»»

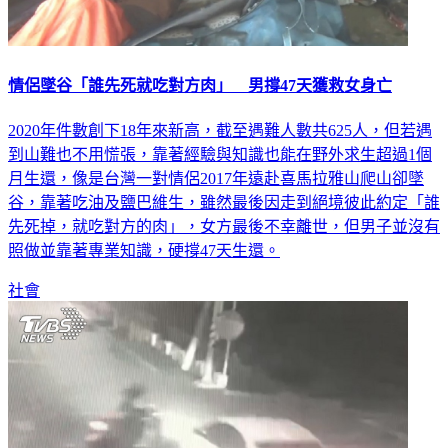
情侶墜谷「誰先死就吃對方肉」 男撐47天獲救女身亡
2020年件數創下18年來新高，截至遇難人數共625人，但若遇
到山難也不用慌張，靠著經驗與知識也能在野外求生超過1個
月生還，像是台灣一對情侶2017年遠赴喜馬拉雅山爬山卻墜
谷，靠著吃油及鹽巴維生，雖然最後因走到絕境彼此約定「誰
先死掉，就吃對方的肉」，女方最後不幸離世，但男子並沒有
照做並靠著專業知識，硬撐47天生還。
社會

««

# YOUR ASSIGNMENT:
Reproduce, word for word, the lines of the data from the one that contains "月生還，像是台灣一對情侶2017年遠赴喜馬拉雅山爬山卻墜" to the end, both ends included.

# ANSWER TO THIS TASK:
月生還，像是台灣一對情侶2017年遠赴喜馬拉雅山爬山卻墜
谷，靠著吃油及鹽巴維生，雖然最後因走到絕境彼此約定「誰
先死掉，就吃對方的肉」，女方最後不幸離世，但男子並沒有
照做並靠著專業知識，硬撐47天生還。
社會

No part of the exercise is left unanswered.